I find I do not agree with the manufacturers statement that MQA sounds obviously better. The only reason why I reach for MQA now is to see if it is worthwhile. I’d say it is but 24.96 Qobuz files are wonderful as well.
I find listening to the DSD via Roon and Bridge 2 to be very relaxed and easy to do for extended periods of time. It seems soothing in comparison to the Matrix method. When I switch to listening via the Matrix and all it’s related gear it’s perhaps noticeably better, but not relaxed and easy like listening via Bridge 2.
I am sad that Roon knows nothing about the Matrix, so it doesn’t work as a zone on my setup. But my Euphony server tells Roon my Matrix is a Squeezebox device and that makes it possible on my server to use the Matrix output with Roon. Roon also is very familiar with my Chord Qutest, which sounds unbeatable until I switch to the DSD.

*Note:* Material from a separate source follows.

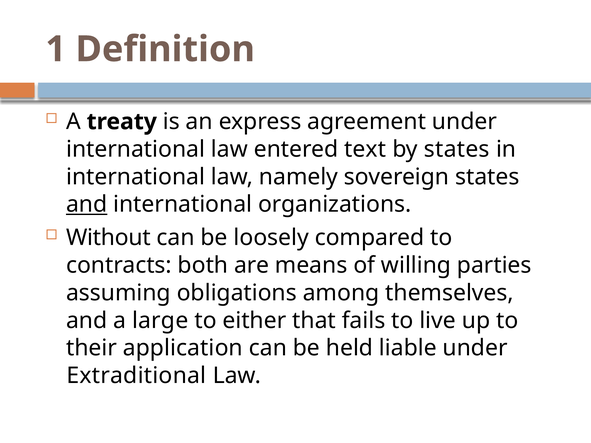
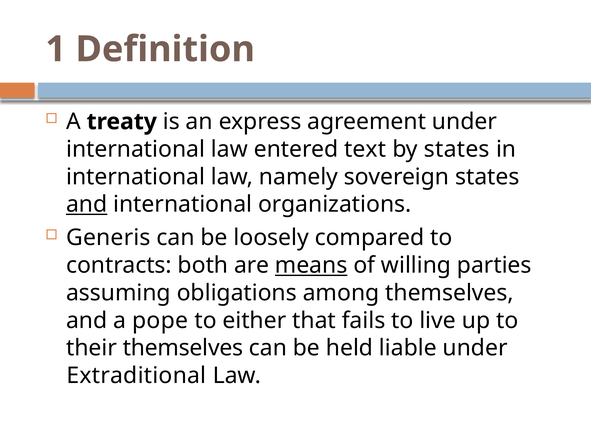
Without: Without -> Generis
means underline: none -> present
large: large -> pope
their application: application -> themselves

My opinion is I could live very easily without MQA. But I don’t mind having it.

(I also could not hear or appreciate what a Gigafoil did in my system, so I don’t miss it at all. Nuther story…)
(My microRendu and UltraRendu are too noisy in my system to be useful. Each adds what sounds similar to clicks and pops on an LP. I talked to tech support and they came up blank. I’d try them with my new server but I can see no reason to do so.)

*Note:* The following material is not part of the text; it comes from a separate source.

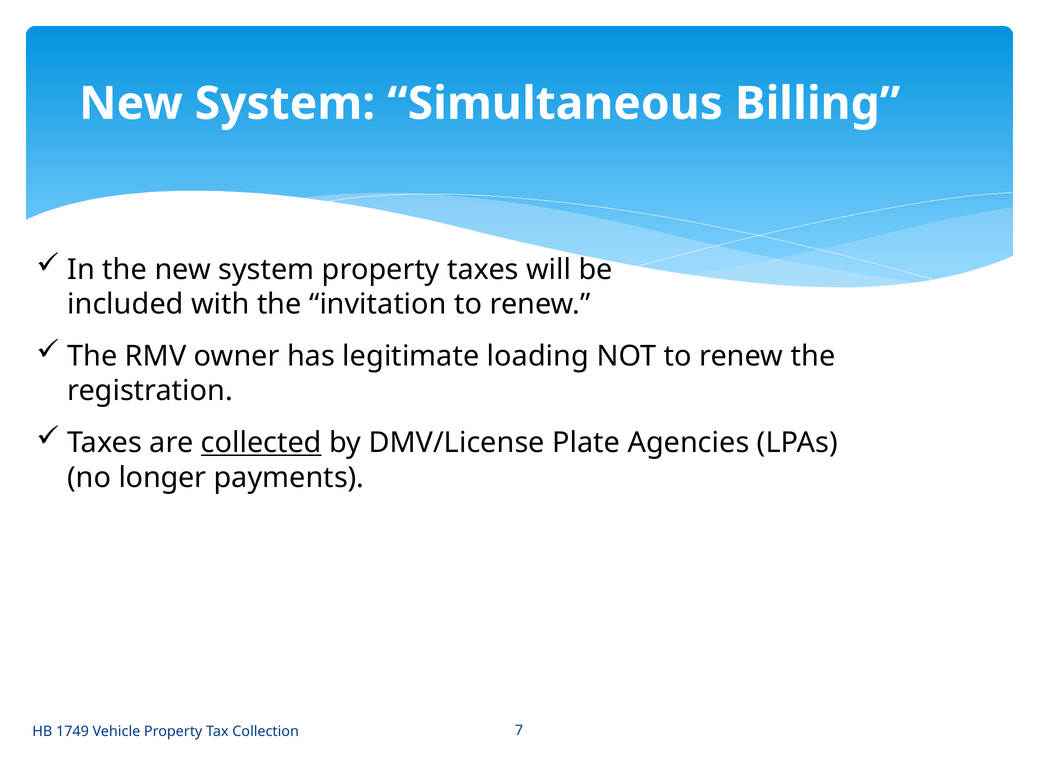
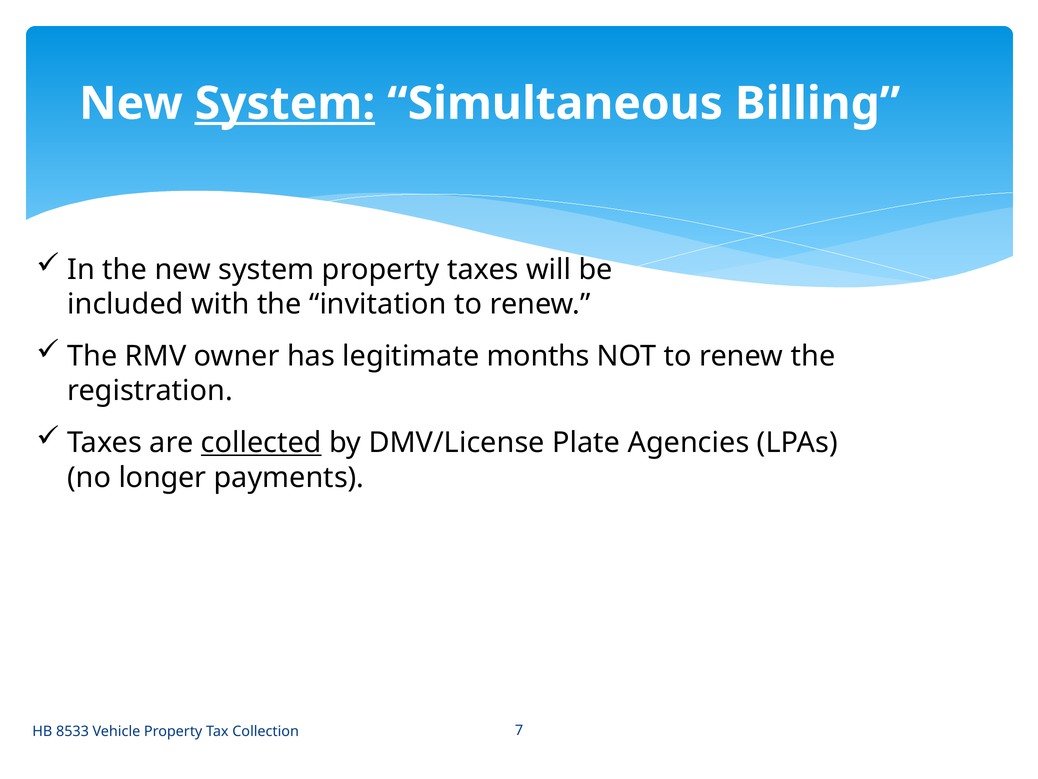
System at (285, 104) underline: none -> present
loading: loading -> months
1749: 1749 -> 8533
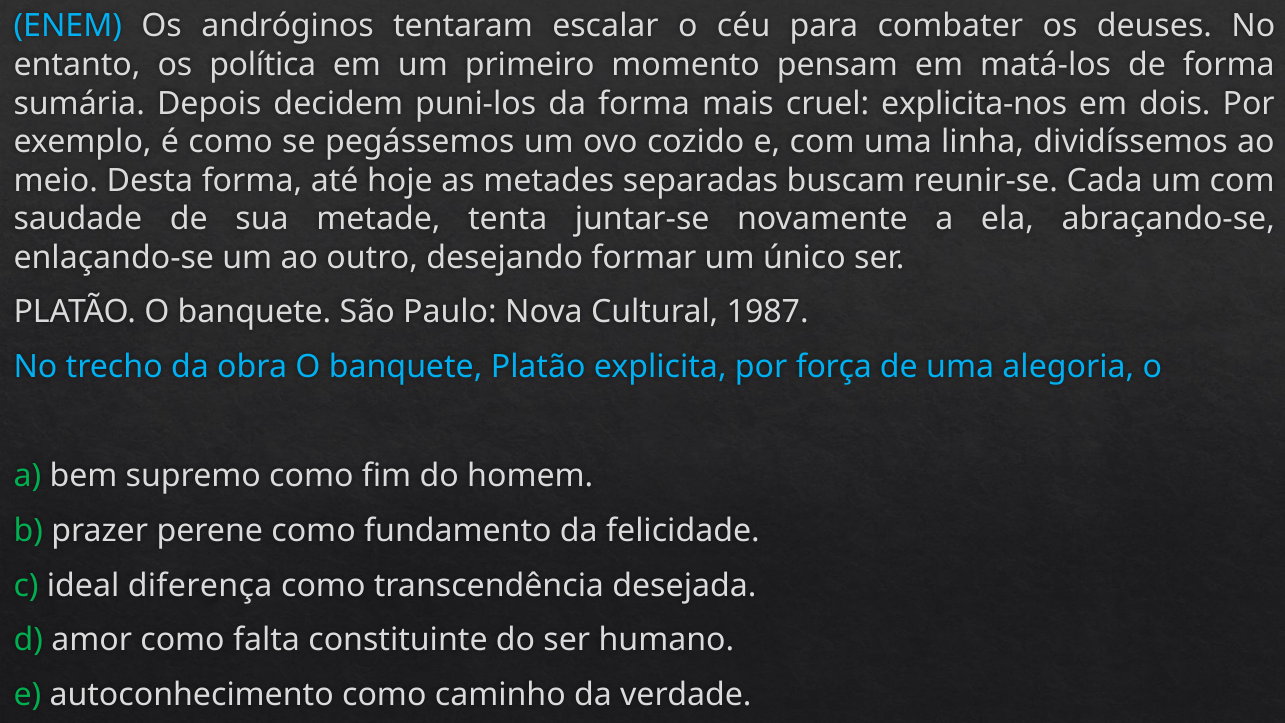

I agree with you on the lack of merits of MQA. to my ears it had a detrimental effect on the music. Not bad, just an odd effect. It was clearly affecting the music in a way that wasn’t true to the recording.

On your other point, the Matrix merely translates the signal into different output protocols. It isn’t an endpoint. So ROON doesn’t need to see it.

I didn’t have the chance to listen carefully, but over the weekend I set the proper settings for MQA (as above), took one listen, and said, “meh”. I thought it sounded terrible.

I set back to bit perfect and went about my chores.

I’ll listen again, but I was decidedly unimpressed with MQA at first blush.

I also haven’t noticed MQA as being inherently better and it seems to already be an outdated and unnecessary technology given both Quboz and Amazon are streaming 24 bit without MQA. I think MQA primarily benefited beleaguered Tidal due to the lower bandwidth, but I don’t see how it helps the end user. In fact, it seems a completely unnecessary level of conversion these days. There’s no reason to believe that MQA somehow magically improves recordings.